- **Exercise details**: Recast every line of the items below as a two-column Markdown table, with a row number under Row and the line itself under Line. Leave out any blank lines.

- **Dataset**:
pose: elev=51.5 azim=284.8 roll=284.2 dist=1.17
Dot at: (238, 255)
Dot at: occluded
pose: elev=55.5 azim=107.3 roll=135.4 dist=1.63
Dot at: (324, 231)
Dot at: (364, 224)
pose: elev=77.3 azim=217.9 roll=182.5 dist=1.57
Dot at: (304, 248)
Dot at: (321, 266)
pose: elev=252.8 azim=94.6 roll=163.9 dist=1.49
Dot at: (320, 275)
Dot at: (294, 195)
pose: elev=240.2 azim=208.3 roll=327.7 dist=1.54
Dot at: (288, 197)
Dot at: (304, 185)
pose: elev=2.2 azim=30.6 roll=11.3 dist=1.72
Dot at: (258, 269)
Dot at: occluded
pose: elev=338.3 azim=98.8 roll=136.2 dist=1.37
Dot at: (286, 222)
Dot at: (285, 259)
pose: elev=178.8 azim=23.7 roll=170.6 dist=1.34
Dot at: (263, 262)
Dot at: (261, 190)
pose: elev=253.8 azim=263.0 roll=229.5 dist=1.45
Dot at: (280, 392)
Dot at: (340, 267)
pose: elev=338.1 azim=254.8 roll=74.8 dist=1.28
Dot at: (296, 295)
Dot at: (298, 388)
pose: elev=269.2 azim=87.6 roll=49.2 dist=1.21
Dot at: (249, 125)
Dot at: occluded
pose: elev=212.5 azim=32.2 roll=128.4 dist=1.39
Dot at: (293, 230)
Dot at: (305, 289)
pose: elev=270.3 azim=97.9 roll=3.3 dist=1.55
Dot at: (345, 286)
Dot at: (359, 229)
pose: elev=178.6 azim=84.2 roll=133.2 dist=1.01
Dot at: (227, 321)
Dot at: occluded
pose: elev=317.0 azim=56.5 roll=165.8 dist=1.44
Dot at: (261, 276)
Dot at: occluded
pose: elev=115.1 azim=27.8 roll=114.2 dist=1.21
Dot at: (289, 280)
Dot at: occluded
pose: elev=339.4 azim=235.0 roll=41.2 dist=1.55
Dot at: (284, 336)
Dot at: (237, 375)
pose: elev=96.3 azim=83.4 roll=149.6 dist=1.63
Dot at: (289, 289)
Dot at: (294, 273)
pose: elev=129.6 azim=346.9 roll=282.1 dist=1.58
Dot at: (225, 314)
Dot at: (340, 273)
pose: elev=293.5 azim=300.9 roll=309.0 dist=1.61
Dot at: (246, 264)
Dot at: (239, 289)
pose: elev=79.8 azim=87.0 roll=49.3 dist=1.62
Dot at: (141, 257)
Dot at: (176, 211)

- **Complete answer**:
| Row | Line |
|---|---|
| 1 | pose: elev=51.5 azim=284.8 roll=284.2 dist=1.17 |
| 2 | Dot at: (238, 255) |
| 3 | Dot at: occluded |
| 4 | pose: elev=55.5 azim=107.3 roll=135.4 dist=1.63 |
| 5 | Dot at: (324, 231) |
| 6 | Dot at: (364, 224) |
| 7 | pose: elev=77.3 azim=217.9 roll=182.5 dist=1.57 |
| 8 | Dot at: (304, 248) |
| 9 | Dot at: (321, 266) |
| 10 | pose: elev=252.8 azim=94.6 roll=163.9 dist=1.49 |
| 11 | Dot at: (320, 275) |
| 12 | Dot at: (294, 195) |
| 13 | pose: elev=240.2 azim=208.3 roll=327.7 dist=1.54 |
| 14 | Dot at: (288, 197) |
| 15 | Dot at: (304, 185) |
| 16 | pose: elev=2.2 azim=30.6 roll=11.3 dist=1.72 |
| 17 | Dot at: (258, 269) |
| 18 | Dot at: occluded |
| 19 | pose: elev=338.3 azim=98.8 roll=136.2 dist=1.37 |
| 20 | Dot at: (286, 222) |
| 21 | Dot at: (285, 259) |
| 22 | pose: elev=178.8 azim=23.7 roll=170.6 dist=1.34 |
| 23 | Dot at: (263, 262) |
| 24 | Dot at: (261, 190) |
| 25 | pose: elev=253.8 azim=263.0 roll=229.5 dist=1.45 |
| 26 | Dot at: (280, 392) |
| 27 | Dot at: (340, 267) |
| 28 | pose: elev=338.1 azim=254.8 roll=74.8 dist=1.28 |
| 29 | Dot at: (296, 295) |
| 30 | Dot at: (298, 388) |
| 31 | pose: elev=269.2 azim=87.6 roll=49.2 dist=1.21 |
| 32 | Dot at: (249, 125) |
| 33 | Dot at: occluded |
| 34 | pose: elev=212.5 azim=32.2 roll=128.4 dist=1.39 |
| 35 | Dot at: (293, 230) |
| 36 | Dot at: (305, 289) |
| 37 | pose: elev=270.3 azim=97.9 roll=3.3 dist=1.55 |
| 38 | Dot at: (345, 286) |
| 39 | Dot at: (359, 229) |
| 40 | pose: elev=178.6 azim=84.2 roll=133.2 dist=1.01 |
| 41 | Dot at: (227, 321) |
| 42 | Dot at: occluded |
| 43 | pose: elev=317.0 azim=56.5 roll=165.8 dist=1.44 |
| 44 | Dot at: (261, 276) |
| 45 | Dot at: occluded |
| 46 | pose: elev=115.1 azim=27.8 roll=114.2 dist=1.21 |
| 47 | Dot at: (289, 280) |
| 48 | Dot at: occluded |
| 49 | pose: elev=339.4 azim=235.0 roll=41.2 dist=1.55 |
| 50 | Dot at: (284, 336) |
| 51 | Dot at: (237, 375) |
| 52 | pose: elev=96.3 azim=83.4 roll=149.6 dist=1.63 |
| 53 | Dot at: (289, 289) |
| 54 | Dot at: (294, 273) |
| 55 | pose: elev=129.6 azim=346.9 roll=282.1 dist=1.58 |
| 56 | Dot at: (225, 314) |
| 57 | Dot at: (340, 273) |
| 58 | pose: elev=293.5 azim=300.9 roll=309.0 dist=1.61 |
| 59 | Dot at: (246, 264) |
| 60 | Dot at: (239, 289) |
| 61 | pose: elev=79.8 azim=87.0 roll=49.3 dist=1.62 |
| 62 | Dot at: (141, 257) |
| 63 | Dot at: (176, 211) |